Applying the following patch solves this issue and the test is properly taken from the cache.
diff --git a/rules_python/piptool.py b/rules_python/piptool.py
index f5d504a..eb688dc 100644
--- a/rules_python/piptool.py
+++ b/rules_python/piptool.py
@@ -154,7 +154,7 @@ def main():
args = parser.parse_args()
# https://github.com/pypa/pip/blob/9.0.1/pip/__init__.py#L209
- if pip_main(["wheel", "-w", args.directory, "-r", args.input]):
+ if pip_main(["wheel", "-b", "/tmp/pip-build", "-w", args.directory, "-r", args.input]):
sys.exit(1)
# Enumerate the .whl files we downloaded.
And correct output:
./test.sh
Extracting Bazel installation...
Starting local Bazel server and connecting to it...
INFO: Invocation ID: 4fe44acd-92dc-4063-8c05-f5639da00909
INFO: Rule 'io_bazel_rules_python' modified arguments {"shallow_since": "1546883993 +0100"}
INFO: Analysed target //:test_one (31 packages loaded, 591 targets configured).
INFO: Found 1 test target...
Target //:test_one up-to-date:
bazel-bin/test_one
INFO: Elapsed time: 51.196s, Critical Path: 1.06s
INFO: 1 process: 1 processwrapper-sandbox.
INFO: Build completed successfully, 5 total actions
//:test_one PASSED in 0.7s
Executed 1 out of 1 test: 1 test passes.
There were tests whose specified size is too big. Use the --test_verbose_timeout_warnings command line option to see which ones these INFO: Build completed successfully, 5 total actions
Extracting Bazel installation...
Starting local Bazel server and connecting to it...
INFO: Invocation ID: 961fce0b-6e99-4b32-a6a8-1d5ca9640e2c
INFO: Rule 'io_bazel_rules_python' modified arguments {"shallow_since": "1546883993 +0100"}
INFO: Analysed target //:test_one (31 packages loaded, 589 targets configured).
INFO: Found 1 test target...
Target //:test_one up-to-date:
bazel-bin/test_one
INFO: Elapsed time: 47.996s, Critical Path: 0.26s
INFO: 1 process: 1 remote cache hit.
INFO: Build completed successfully, 5 total actions
//:test_one (cached) PASSED in 0.2s
Executed 0 out of 1 test: 1 test passes.
There were tests whose specified size is too big.
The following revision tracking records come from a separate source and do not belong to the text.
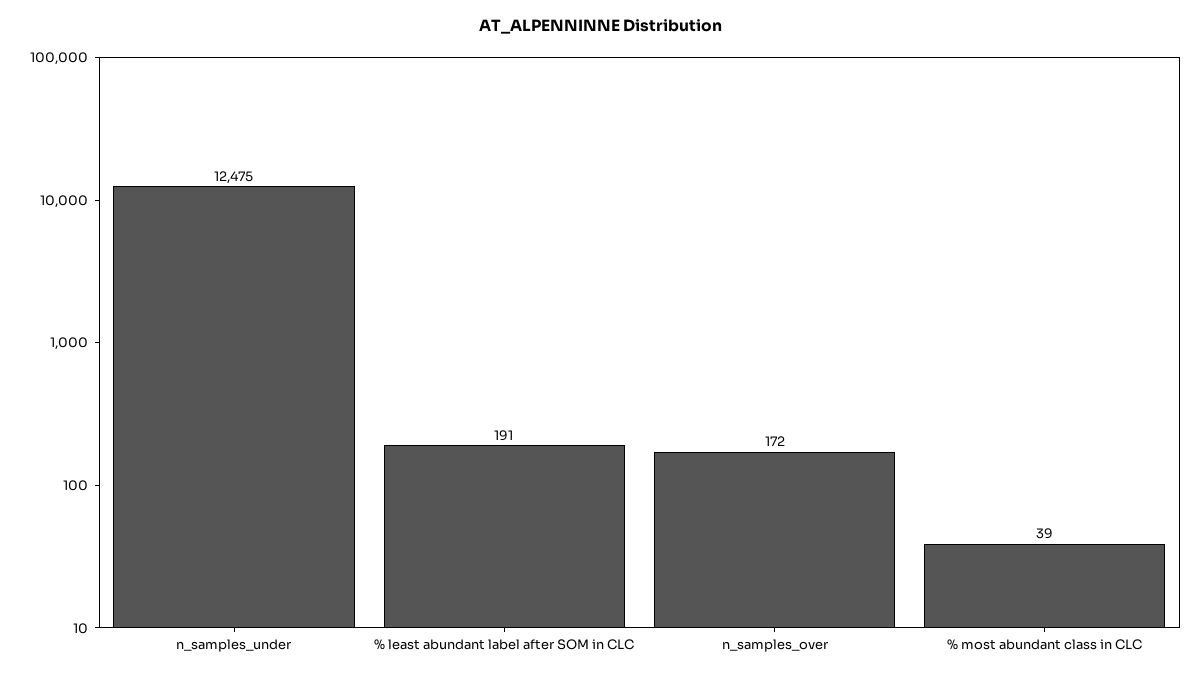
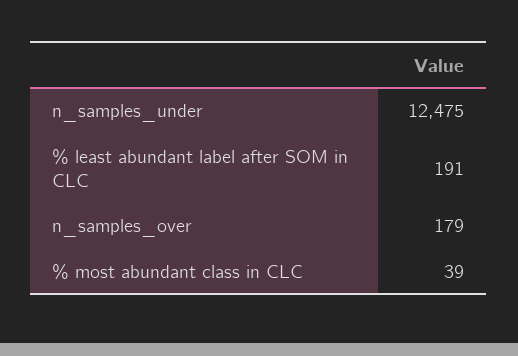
  {
    "n_samples_under": 12475,
    "% least abundant label after SOM in CLC": 191,
-   "n_samples_over": 172,
+   "n_samples_over": 179,
    "% most abundant class in CLC": 39
  }

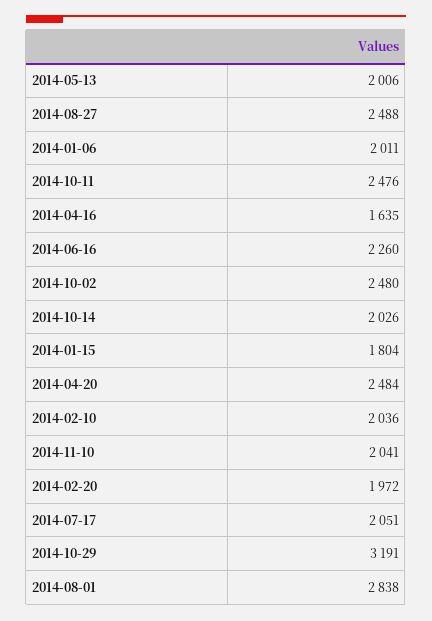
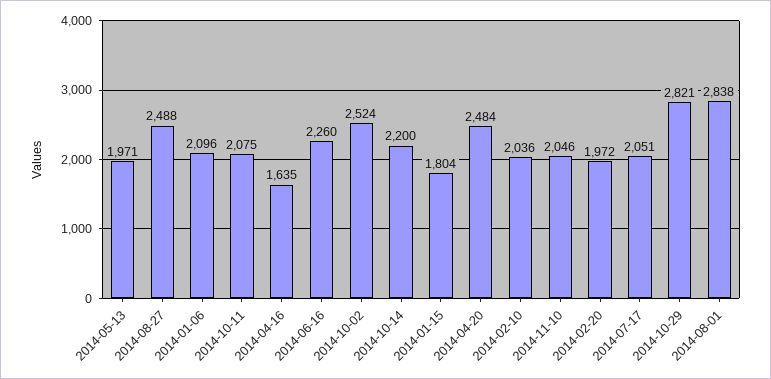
  {
-   "2014-05-13": 2006,
+   "2014-05-13": 1971,
    "2014-08-27": 2488,
-   "2014-01-06": 2011,
+   "2014-01-06": 2096,
-   "2014-10-11": 2476,
+   "2014-10-11": 2075,
    "2014-04-16": 1635,
    "2014-06-16": 2260,
-   "2014-10-02": 2480,
+   "2014-10-02": 2524,
-   "2014-10-14": 2026,
+   "2014-10-14": 2200,
    "2014-01-15": 1804,
    "2014-04-20": 2484,
    "2014-02-10": 2036,
-   "2014-11-10": 2041,
+   "2014-11-10": 2046,
    "2014-02-20": 1972,
    "2014-07-17": 2051,
-   "2014-10-29": 3191,
+   "2014-10-29": 2821,
    "2014-08-01": 2838
  }

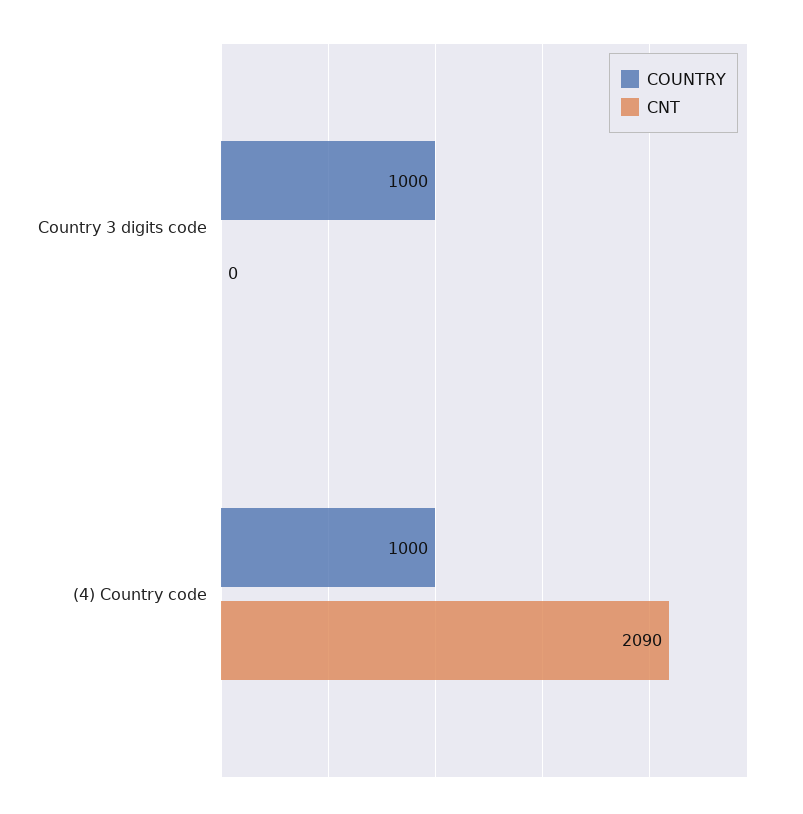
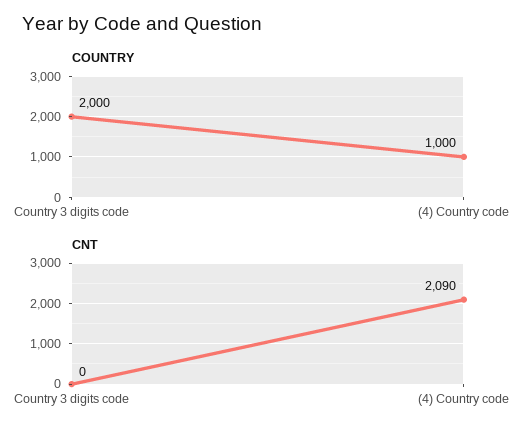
  {
    "COUNTRY": {
-     "Country 3 digits code": 1000,
+     "Country 3 digits code": 2000,
      "(4) Country code": 1000
    },
    "CNT": {
      "Country 3 digits code": 0,
      "(4) Country code": 2090
    }
  }

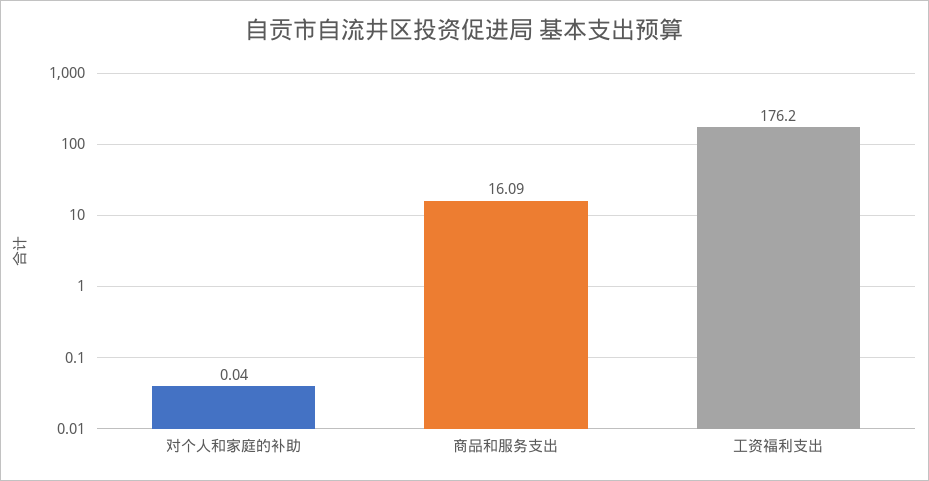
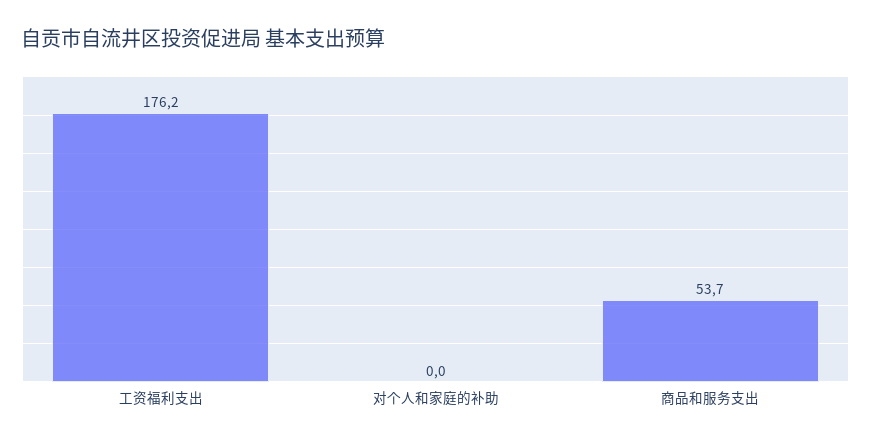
  {
    "对个人和家庭的补助": 0.04,
-   "商品和服务支出": 16.09,
+   "商品和服务支出": 53.7,
    "工资福利支出": 176.2
  }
Use the --test_verbose_timeout_warnings command line option to see which ones these INFO: Build completed successfully, 5 total actions
The problem with this solution is that it might happen that parallel executions of pip write to the same build directory when tmp is not sandboxed by bazel. I'm not sure how to solve this properly yet.